Termination: 1456 is an adventure published by FASA in 1984 for the science fiction role-playing game Star Trek: The Role Playing Game, based on Star Trek: The Next Generation.

Plot summary
Termination: 1456 is an adventure for Klingon player characters. The characters are ordered to assassinate a Thought Admiral suspected of treachery against the Emperor. Once the gamemaster has given the players this order, there is no more prepared plotline; the players must decide how to proceed.

Publication history
Termination: 1456 is a 48-page book with a cardstock card that was written by Dale L. Kemper, with illustrations by Norman Miller and cover art by Mitch O'Connell.
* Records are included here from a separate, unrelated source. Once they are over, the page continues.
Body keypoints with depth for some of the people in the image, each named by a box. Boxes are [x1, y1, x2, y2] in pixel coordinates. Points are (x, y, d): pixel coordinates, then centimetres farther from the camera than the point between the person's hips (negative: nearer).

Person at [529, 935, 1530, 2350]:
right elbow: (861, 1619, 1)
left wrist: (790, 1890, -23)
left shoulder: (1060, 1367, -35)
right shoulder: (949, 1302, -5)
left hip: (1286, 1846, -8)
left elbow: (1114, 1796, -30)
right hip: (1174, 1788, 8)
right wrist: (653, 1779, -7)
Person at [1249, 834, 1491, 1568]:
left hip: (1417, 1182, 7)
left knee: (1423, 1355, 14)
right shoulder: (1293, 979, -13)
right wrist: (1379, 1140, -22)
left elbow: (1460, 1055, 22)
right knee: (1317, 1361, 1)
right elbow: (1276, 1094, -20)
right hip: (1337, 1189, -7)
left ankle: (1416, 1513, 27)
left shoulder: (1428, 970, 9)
It was published by FASA in 1985.

Reception
In the February 1986 edition of White Dwarf (Issue #74), John Grandidge called this adventure "very different from the approach of other Star Trek adventures [...] This is quite the most free-form adventure I have seen presented commercially and at first sight is a daunting prospect to run." Grandidge found "the basic plot is believable and interesting." He concluded by giving the book a perfect overall rating of 10 out of 10, saying, "For the remarkably high overall marks below I have chosen to ignore the ridiculous prices of these adventures in order to emphasise the quality of the plots [...] and the encouragement to backstab and bicker in Termination are perfectly faithful to the essence of Star Trek."